◆ TASK DIRECTIONS ◆
Transcribe exactly the lines from the one holding "Гарантия на товар" to the end of the data below, including both of those lines and no others.

[Data extracted from a collection]

::::

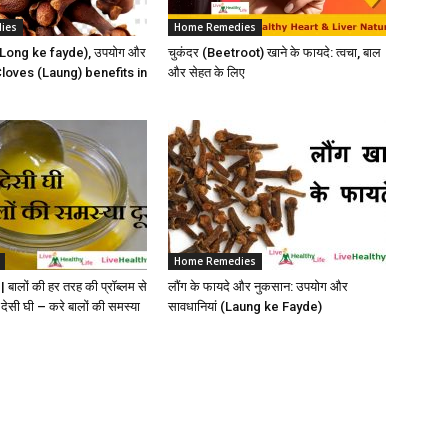
ies
Home Remedies
े (Long ke fayde), उपयोग और
चुकंदर (Beetroot) खाने के फायदे: त्वचा, बाल
 Cloves (Laung) benefits in
और सेहत के लिए
Home Remedies
बालों की हर तरह की प्रॉब्लम से
लौंग के फायदे और नुकसान: उपयोग और
 देसी घी – करे बालों की समस्या
सावधानियां (Laung ke Fayde)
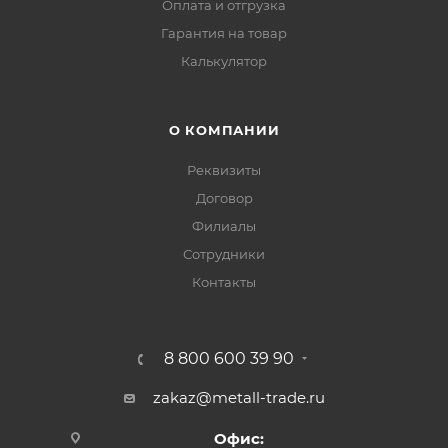
Оплата и отгрузка
Гарантия на товар
Калькулятор
О КОМПАНИИ
Реквизиты
Договор
Филиалы
Сотрудники
Контакты
8 800 600 39 90
zakaz@metall-trade.ru
Офис:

::::

◆ ANSWER BELOW ◆
Гарантия на товар
Калькулятор
О КОМПАНИИ
Реквизиты
Договор
Филиалы
Сотрудники
Контакты
8 800 600 39 90
zakaz@metall-trade.ru
Офис:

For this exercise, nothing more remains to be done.